The late-fall daylight is burning, so we lace our boots at a trailhead inside the park and begin our trek through the craggy peaks, rolling hills, and open pastures of Catalonia.
Our local guide maintains a sunset-beating pace as we climb from a subalpine forest to an exposed saddle above treeline. At the top, we gaze over a small, crystal blue alpine lake, the maroons and golds of fall’s fading foliage, and sweeping views of Les Encantats: twin peaks that jut up from the valley floor, making a gunsight-perfect notch that’s blushed with the season’s first snow.

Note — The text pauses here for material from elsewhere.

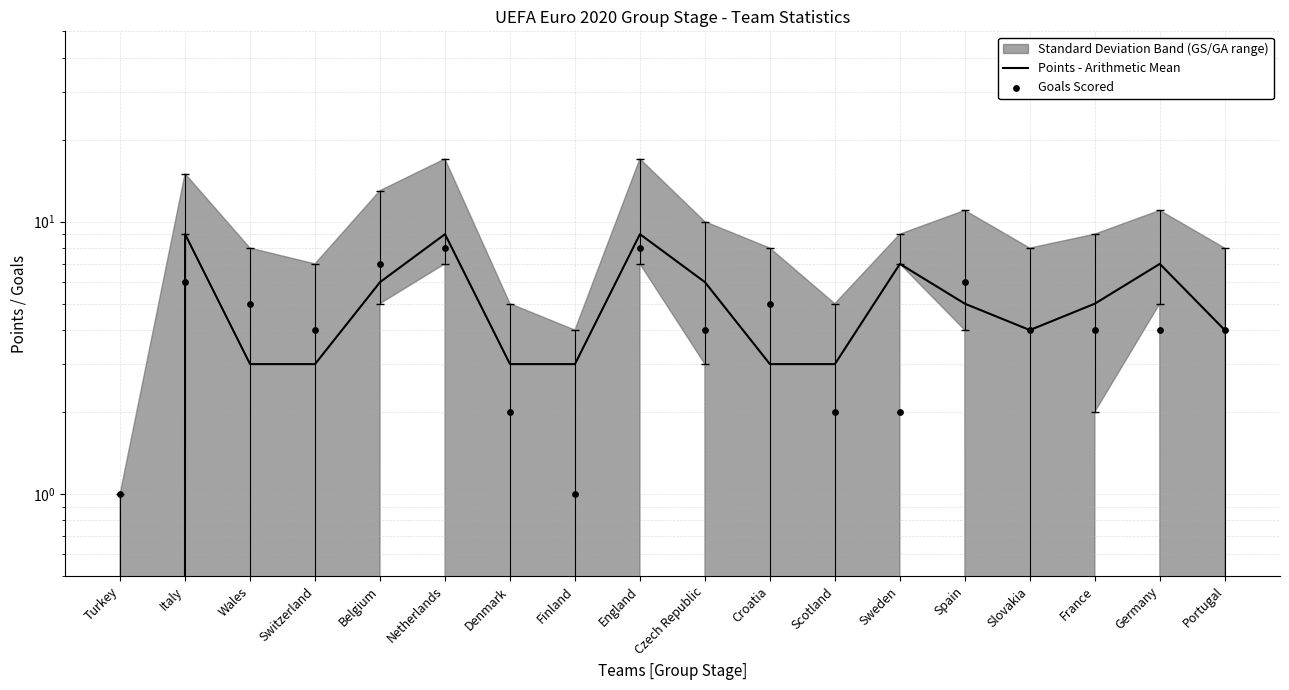

Which series has the largest total across all categories?

Points - Arithmetic Mean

I’m seeing possible tentsites everywhere, but wild camping is prohibited here—and everywhere in Spain—so we press on. Daylight softens into dusk, and we arrive at our stone mountain refuge at headlamp hour. We’re tired but not too tired to indulge in a bottle of Spanish red wine and a three-course meal prepared by the refuge host.
As I sip the last of my dessert liqueur and massage my quads, I think to myself that by swapping a nylon shelter for a stone one, the Catalonians got something very right.
Guide Says

The mountain spirits were angry that day, or so the legend goes, our guide Jordy tells us. Two men from the Pyrennean town of Espot decided to skip the annual September pilgrimage to the hermitage of Saint Maurici so they could go hunting at the base of the largest mountain around. Soon fog rolled in, then a deafening crack of thunder. When the fog cleared, that largest mountain had been split in two—the Encantats—and the hunters stood between them as pillars of stone, an eternal reminder of what happens when people lose their way.